Active entities are referred to as subjects. [CC v2.2, Para 30]

Passive entities (i.e., information containers) are referred to in the CC Part 2 security functional requirements as objects. Objects are the targets of operations that may be performed by subjects. In the case where a subject (an active entity) is the target of an operation (e.g., interprocess communication), a subject may also be acted on as an object. [CC v2.2, Para 32]

Objects can contain information [CC v2.2, Para 33]

User data is information stored in TOE resources that can be operated on by users in accordance with the TSP and upon which the TSF places no special meaning. [CC v2.2, Para 35]

The User Notes for FDP_RIP in Annex F.9 of Part 2 states, "This family should apply to the objects specified in the access control SFP(s) or the information flow control SFP(s) as specified by the PP/ST author." [CC, v2.2, Para 888] Recall that the FDP_ACF.1 component identifies the subjects, objects, and rules governing access to the user-data objects under the TOE's protection while the FDP_IFF.1 component does the same for the subjects and user information under the TOE's protection. Familiar examples of such objects are data files, executable files, relational database tables, and directories. Of course, depending on how the PP/ST defines the user-data objects, the objects for a relational database, for example, may include not only tables but also more granular objects such as rows and columns.
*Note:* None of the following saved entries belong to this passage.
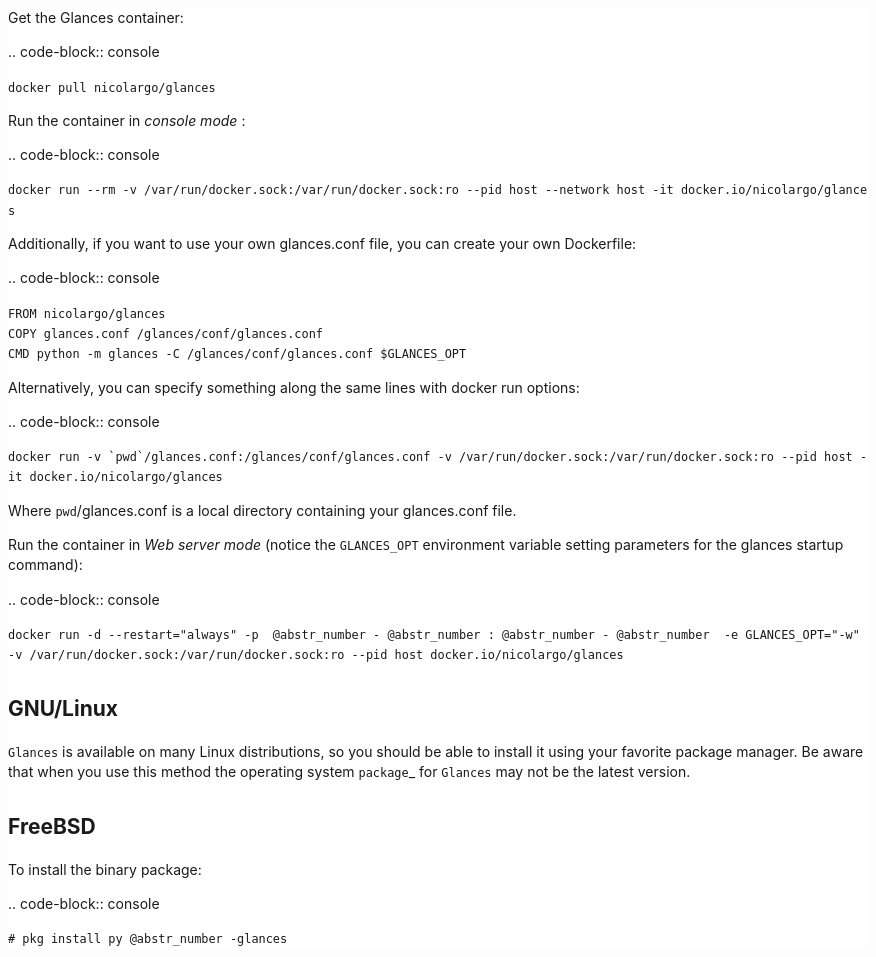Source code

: Get the Glances container:

.. code-block:: console
    
    
    docker pull nicolargo/glances
    

Run the container in _console mode_ :

.. code-block:: console
    
    
    docker run --rm -v /var/run/docker.sock:/var/run/docker.sock:ro --pid host --network host -it docker.io/nicolargo/glances
    

Additionally, if you want to use your own glances.conf file, you can create your own Dockerfile:

.. code-block:: console
    
    
    FROM nicolargo/glances
    COPY glances.conf /glances/conf/glances.conf
    CMD python -m glances -C /glances/conf/glances.conf $GLANCES_OPT
    

Alternatively, you can specify something along the same lines with docker run options:

.. code-block:: console
    
    
    docker run -v `pwd`/glances.conf:/glances/conf/glances.conf -v /var/run/docker.sock:/var/run/docker.sock:ro --pid host -it docker.io/nicolargo/glances
    

Where `pwd`/glances.conf is a local directory containing your glances.conf file.

Run the container in _Web server mode_ (notice the `GLANCES_OPT` environment variable setting parameters for the glances startup command):

.. code-block:: console
    
    
    docker run -d --restart="always" -p  @abstr_number - @abstr_number : @abstr_number - @abstr_number  -e GLANCES_OPT="-w" -v /var/run/docker.sock:/var/run/docker.sock:ro --pid host docker.io/nicolargo/glances
    

## GNU/Linux

`Glances` is available on many Linux distributions, so you should be able to install it using your favorite package manager. Be aware that when you use this method the operating system `package`_ for `Glances` may not be the latest version.

## FreeBSD

To install the binary package:

.. code-block:: console
    
    
    # pkg install py @abstr_number -glances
The FDP_RIP User Notes also make clear the concerns of the FDP_RIP family:

  1. This family requires protection for information that has been logically deleted or released (not available to the user but still within the system and may be recoverable). In particular, this includes information that is contained in an object, as part of the TSF reusable resources, where destruction of the object does not necessarily equate to destruction of the resource or any contents of the resource. [CC, v2.2, Para 882]

  2. It also applies to resources that are serially reused by different subjects within the system. For example, most operating systems typically rely upon hardware registers (resources) to support processes within the system. As processes are swapped from a "run" state to a "sleep" state (and vice versa), these registers are serially reused by different subjects. While this "swapping" action may not be considered an allocation or deallocation of a resource, FDP_RIP could apply to such events and resources. [CC, v2.2, Para 883]
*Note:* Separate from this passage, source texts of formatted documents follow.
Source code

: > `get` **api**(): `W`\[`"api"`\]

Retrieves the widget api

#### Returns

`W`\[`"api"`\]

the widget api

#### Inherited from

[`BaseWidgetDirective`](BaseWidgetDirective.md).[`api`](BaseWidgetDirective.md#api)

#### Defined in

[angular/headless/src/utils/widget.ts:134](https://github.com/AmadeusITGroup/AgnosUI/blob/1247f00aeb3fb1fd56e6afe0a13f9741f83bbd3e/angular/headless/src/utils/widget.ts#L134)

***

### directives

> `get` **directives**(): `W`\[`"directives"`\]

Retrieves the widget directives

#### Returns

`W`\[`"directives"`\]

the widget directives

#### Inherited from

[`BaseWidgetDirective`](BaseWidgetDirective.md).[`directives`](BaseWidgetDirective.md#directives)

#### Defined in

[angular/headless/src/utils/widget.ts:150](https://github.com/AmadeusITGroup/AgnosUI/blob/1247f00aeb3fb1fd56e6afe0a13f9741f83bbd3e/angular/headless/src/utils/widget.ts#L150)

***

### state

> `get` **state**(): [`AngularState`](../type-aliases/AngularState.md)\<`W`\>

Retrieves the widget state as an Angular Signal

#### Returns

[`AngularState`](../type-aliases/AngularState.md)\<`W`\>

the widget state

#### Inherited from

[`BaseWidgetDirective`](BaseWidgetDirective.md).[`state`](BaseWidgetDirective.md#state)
The objective of the FDP_RIP components is to prevent unauthorized disclosure of the information that has been placed in the re-usable resource. The TSF may meet that objective by emptying the resource or otherwise making unreadable the information contained in it (e.g., overwriting the information with zeros or nulls) either before the next subject needs it (that is, at resource allocation) or after the current subject is finished using it (that is, at resource de-allocation).

As mentioned above, the CC considers an object to be a TOE entity that "contains or receives information and upon which subjects may perform [permitted] operations." While the FDP class addresses the protection of objects, the FRU class, Resource Utilization, is concerned with controlling and protecting the TOE resources that support or assist object creation, protection, and access--for example, processing capability, disk space, CPU cycles, communications channels, and buffers.